### [EXERCISE GOAL]
Write out, word for word and with no pictures, each line below from the one containing "Реклама на сайте" through the one containing "auch die lokale", both included, and no other line.

---- RECORDS SUPPLIED

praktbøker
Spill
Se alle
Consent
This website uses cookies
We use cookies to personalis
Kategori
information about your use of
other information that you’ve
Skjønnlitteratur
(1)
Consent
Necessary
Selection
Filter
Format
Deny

--------
---- RECORDS SUPPLIED

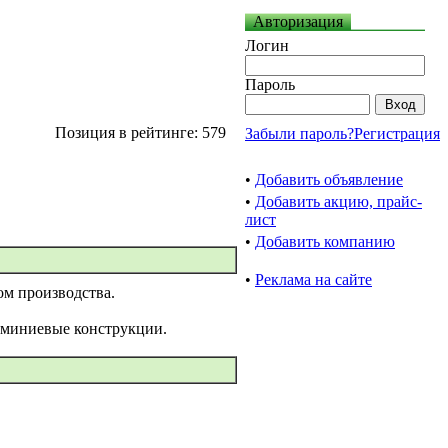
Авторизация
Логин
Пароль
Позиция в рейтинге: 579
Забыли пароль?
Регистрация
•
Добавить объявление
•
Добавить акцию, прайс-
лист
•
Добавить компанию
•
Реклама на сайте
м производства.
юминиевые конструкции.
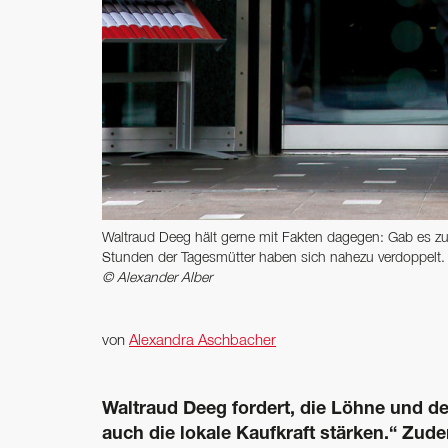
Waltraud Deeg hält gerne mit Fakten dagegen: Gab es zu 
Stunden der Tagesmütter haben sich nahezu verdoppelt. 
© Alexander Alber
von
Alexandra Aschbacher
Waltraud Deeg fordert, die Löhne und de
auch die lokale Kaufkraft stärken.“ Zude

--------

### [WORKED SOLUTION]
Реклама на сайте
м производства.
юминиевые конструкции.
Waltraud Deeg hält gerne mit Fakten dagegen: Gab es zu 
Stunden der Tagesmütter haben sich nahezu verdoppelt. 
© Alexander Alber
von
Alexandra Aschbacher
Waltraud Deeg fordert, die Löhne und de
auch die lokale Kaufkraft stärken.“ Zude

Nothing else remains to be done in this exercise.